What this exercise calls for is an exact copy of the data.

| Extracted records |
++++
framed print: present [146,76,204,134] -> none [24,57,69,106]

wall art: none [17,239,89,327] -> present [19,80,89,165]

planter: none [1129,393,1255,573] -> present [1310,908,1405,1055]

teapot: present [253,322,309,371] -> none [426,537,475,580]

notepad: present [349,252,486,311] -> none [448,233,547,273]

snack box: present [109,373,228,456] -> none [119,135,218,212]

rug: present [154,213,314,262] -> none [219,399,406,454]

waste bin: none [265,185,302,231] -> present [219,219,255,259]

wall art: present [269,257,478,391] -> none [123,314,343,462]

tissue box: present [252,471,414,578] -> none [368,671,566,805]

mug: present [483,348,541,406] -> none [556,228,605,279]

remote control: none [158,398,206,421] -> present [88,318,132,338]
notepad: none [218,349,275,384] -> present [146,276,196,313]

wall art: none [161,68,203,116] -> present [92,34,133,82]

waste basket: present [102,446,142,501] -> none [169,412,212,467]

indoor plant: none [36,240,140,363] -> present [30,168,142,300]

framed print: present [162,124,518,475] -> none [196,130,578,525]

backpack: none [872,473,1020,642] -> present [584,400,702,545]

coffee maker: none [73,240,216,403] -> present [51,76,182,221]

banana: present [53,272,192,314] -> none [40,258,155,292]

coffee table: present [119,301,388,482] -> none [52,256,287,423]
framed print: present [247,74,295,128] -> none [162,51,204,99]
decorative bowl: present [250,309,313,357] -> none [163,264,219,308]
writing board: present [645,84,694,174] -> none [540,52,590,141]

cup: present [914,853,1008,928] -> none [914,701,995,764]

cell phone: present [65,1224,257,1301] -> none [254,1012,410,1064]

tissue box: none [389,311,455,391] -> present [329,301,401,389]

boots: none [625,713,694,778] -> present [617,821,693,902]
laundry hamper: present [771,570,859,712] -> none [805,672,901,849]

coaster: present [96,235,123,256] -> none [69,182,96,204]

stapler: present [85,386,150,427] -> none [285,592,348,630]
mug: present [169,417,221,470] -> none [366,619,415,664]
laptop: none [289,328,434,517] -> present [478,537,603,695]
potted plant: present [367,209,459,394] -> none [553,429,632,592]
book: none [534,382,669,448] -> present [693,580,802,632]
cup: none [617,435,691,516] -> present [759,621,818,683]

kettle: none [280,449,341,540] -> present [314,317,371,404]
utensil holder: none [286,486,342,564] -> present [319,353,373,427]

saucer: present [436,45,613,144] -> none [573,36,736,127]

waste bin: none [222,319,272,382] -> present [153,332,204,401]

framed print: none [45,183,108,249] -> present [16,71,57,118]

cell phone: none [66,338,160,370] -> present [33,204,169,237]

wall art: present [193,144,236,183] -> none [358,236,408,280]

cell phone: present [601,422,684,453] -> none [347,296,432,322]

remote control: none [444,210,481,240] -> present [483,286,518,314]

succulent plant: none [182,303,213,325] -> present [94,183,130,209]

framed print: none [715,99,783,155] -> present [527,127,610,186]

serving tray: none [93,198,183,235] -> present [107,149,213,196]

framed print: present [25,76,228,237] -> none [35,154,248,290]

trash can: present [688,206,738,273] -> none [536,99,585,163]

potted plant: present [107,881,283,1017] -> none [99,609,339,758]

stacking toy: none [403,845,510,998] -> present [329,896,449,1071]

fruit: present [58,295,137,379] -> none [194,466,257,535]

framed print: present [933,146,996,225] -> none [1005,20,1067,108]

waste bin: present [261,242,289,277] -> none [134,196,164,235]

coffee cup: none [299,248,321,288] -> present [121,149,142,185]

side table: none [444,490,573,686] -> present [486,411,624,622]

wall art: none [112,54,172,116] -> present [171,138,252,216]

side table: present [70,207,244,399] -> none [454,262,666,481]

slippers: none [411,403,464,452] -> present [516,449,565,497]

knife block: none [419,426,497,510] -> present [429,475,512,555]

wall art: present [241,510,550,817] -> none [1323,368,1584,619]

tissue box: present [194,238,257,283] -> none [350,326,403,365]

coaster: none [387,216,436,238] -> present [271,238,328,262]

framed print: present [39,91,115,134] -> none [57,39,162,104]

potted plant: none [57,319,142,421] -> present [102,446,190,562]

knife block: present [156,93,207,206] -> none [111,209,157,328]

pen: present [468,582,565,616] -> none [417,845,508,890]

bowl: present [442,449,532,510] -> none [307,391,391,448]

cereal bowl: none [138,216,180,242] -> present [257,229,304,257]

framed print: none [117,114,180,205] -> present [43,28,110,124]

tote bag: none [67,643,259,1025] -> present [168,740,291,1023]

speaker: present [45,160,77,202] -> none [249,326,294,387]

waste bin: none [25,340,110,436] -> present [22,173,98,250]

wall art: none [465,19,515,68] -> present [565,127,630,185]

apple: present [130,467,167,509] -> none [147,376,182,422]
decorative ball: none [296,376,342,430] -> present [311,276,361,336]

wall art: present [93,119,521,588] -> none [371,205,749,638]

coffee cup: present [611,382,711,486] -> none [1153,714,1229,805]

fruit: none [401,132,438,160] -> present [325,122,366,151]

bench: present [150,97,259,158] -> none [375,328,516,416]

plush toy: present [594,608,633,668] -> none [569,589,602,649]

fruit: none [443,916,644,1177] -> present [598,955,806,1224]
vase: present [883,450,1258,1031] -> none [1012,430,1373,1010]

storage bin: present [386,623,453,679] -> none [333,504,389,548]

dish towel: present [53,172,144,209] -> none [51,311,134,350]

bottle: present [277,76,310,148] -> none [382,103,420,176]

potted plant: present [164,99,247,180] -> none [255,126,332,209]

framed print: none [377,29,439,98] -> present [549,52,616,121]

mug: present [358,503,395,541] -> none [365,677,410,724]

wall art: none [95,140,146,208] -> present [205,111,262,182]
++++
| Response to this task |
framed print: present [146,76,204,134] -> none [24,57,69,106]

wall art: none [17,239,89,327] -> present [19,80,89,165]

planter: none [1129,393,1255,573] -> present [1310,908,1405,1055]

teapot: present [253,322,309,371] -> none [426,537,475,580]

notepad: present [349,252,486,311] -> none [448,233,547,273]

snack box: present [109,373,228,456] -> none [119,135,218,212]

rug: present [154,213,314,262] -> none [219,399,406,454]

waste bin: none [265,185,302,231] -> present [219,219,255,259]

wall art: present [269,257,478,391] -> none [123,314,343,462]

tissue box: present [252,471,414,578] -> none [368,671,566,805]

mug: present [483,348,541,406] -> none [556,228,605,279]

remote control: none [158,398,206,421] -> present [88,318,132,338]
notepad: none [218,349,275,384] -> present [146,276,196,313]

wall art: none [161,68,203,116] -> present [92,34,133,82]

waste basket: present [102,446,142,501] -> none [169,412,212,467]

indoor plant: none [36,240,140,363] -> present [30,168,142,300]

framed print: present [162,124,518,475] -> none [196,130,578,525]

backpack: none [872,473,1020,642] -> present [584,400,702,545]

coffee maker: none [73,240,216,403] -> present [51,76,182,221]

banana: present [53,272,192,314] -> none [40,258,155,292]

coffee table: present [119,301,388,482] -> none [52,256,287,423]
framed print: present [247,74,295,128] -> none [162,51,204,99]
decorative bowl: present [250,309,313,357] -> none [163,264,219,308]
writing board: present [645,84,694,174] -> none [540,52,590,141]

cup: present [914,853,1008,928] -> none [914,701,995,764]

cell phone: present [65,1224,257,1301] -> none [254,1012,410,1064]

tissue box: none [389,311,455,391] -> present [329,301,401,389]

boots: none [625,713,694,778] -> present [617,821,693,902]
laundry hamper: present [771,570,859,712] -> none [805,672,901,849]

coaster: present [96,235,123,256] -> none [69,182,96,204]

stapler: present [85,386,150,427] -> none [285,592,348,630]
mug: present [169,417,221,470] -> none [366,619,415,664]
laptop: none [289,328,434,517] -> present [478,537,603,695]
potted plant: present [367,209,459,394] -> none [553,429,632,592]
book: none [534,382,669,448] -> present [693,580,802,632]
cup: none [617,435,691,516] -> present [759,621,818,683]

kettle: none [280,449,341,540] -> present [314,317,371,404]
utensil holder: none [286,486,342,564] -> present [319,353,373,427]

saucer: present [436,45,613,144] -> none [573,36,736,127]

waste bin: none [222,319,272,382] -> present [153,332,204,401]

framed print: none [45,183,108,249] -> present [16,71,57,118]

cell phone: none [66,338,160,370] -> present [33,204,169,237]

wall art: present [193,144,236,183] -> none [358,236,408,280]

cell phone: present [601,422,684,453] -> none [347,296,432,322]

remote control: none [444,210,481,240] -> present [483,286,518,314]

succulent plant: none [182,303,213,325] -> present [94,183,130,209]

framed print: none [715,99,783,155] -> present [527,127,610,186]

serving tray: none [93,198,183,235] -> present [107,149,213,196]

framed print: present [25,76,228,237] -> none [35,154,248,290]

trash can: present [688,206,738,273] -> none [536,99,585,163]

potted plant: present [107,881,283,1017] -> none [99,609,339,758]

stacking toy: none [403,845,510,998] -> present [329,896,449,1071]

fruit: present [58,295,137,379] -> none [194,466,257,535]

framed print: present [933,146,996,225] -> none [1005,20,1067,108]

waste bin: present [261,242,289,277] -> none [134,196,164,235]

coffee cup: none [299,248,321,288] -> present [121,149,142,185]

side table: none [444,490,573,686] -> present [486,411,624,622]

wall art: none [112,54,172,116] -> present [171,138,252,216]

side table: present [70,207,244,399] -> none [454,262,666,481]

slippers: none [411,403,464,452] -> present [516,449,565,497]

knife block: none [419,426,497,510] -> present [429,475,512,555]

wall art: present [241,510,550,817] -> none [1323,368,1584,619]

tissue box: present [194,238,257,283] -> none [350,326,403,365]

coaster: none [387,216,436,238] -> present [271,238,328,262]

framed print: present [39,91,115,134] -> none [57,39,162,104]

potted plant: none [57,319,142,421] -> present [102,446,190,562]

knife block: present [156,93,207,206] -> none [111,209,157,328]

pen: present [468,582,565,616] -> none [417,845,508,890]

bowl: present [442,449,532,510] -> none [307,391,391,448]

cereal bowl: none [138,216,180,242] -> present [257,229,304,257]

framed print: none [117,114,180,205] -> present [43,28,110,124]

tote bag: none [67,643,259,1025] -> present [168,740,291,1023]

speaker: present [45,160,77,202] -> none [249,326,294,387]

waste bin: none [25,340,110,436] -> present [22,173,98,250]

wall art: none [465,19,515,68] -> present [565,127,630,185]

apple: present [130,467,167,509] -> none [147,376,182,422]
decorative ball: none [296,376,342,430] -> present [311,276,361,336]

wall art: present [93,119,521,588] -> none [371,205,749,638]

coffee cup: present [611,382,711,486] -> none [1153,714,1229,805]

fruit: none [401,132,438,160] -> present [325,122,366,151]

bench: present [150,97,259,158] -> none [375,328,516,416]

plush toy: present [594,608,633,668] -> none [569,589,602,649]

fruit: none [443,916,644,1177] -> present [598,955,806,1224]
vase: present [883,450,1258,1031] -> none [1012,430,1373,1010]

storage bin: present [386,623,453,679] -> none [333,504,389,548]

dish towel: present [53,172,144,209] -> none [51,311,134,350]

bottle: present [277,76,310,148] -> none [382,103,420,176]

potted plant: present [164,99,247,180] -> none [255,126,332,209]

framed print: none [377,29,439,98] -> present [549,52,616,121]

mug: present [358,503,395,541] -> none [365,677,410,724]

wall art: none [95,140,146,208] -> present [205,111,262,182]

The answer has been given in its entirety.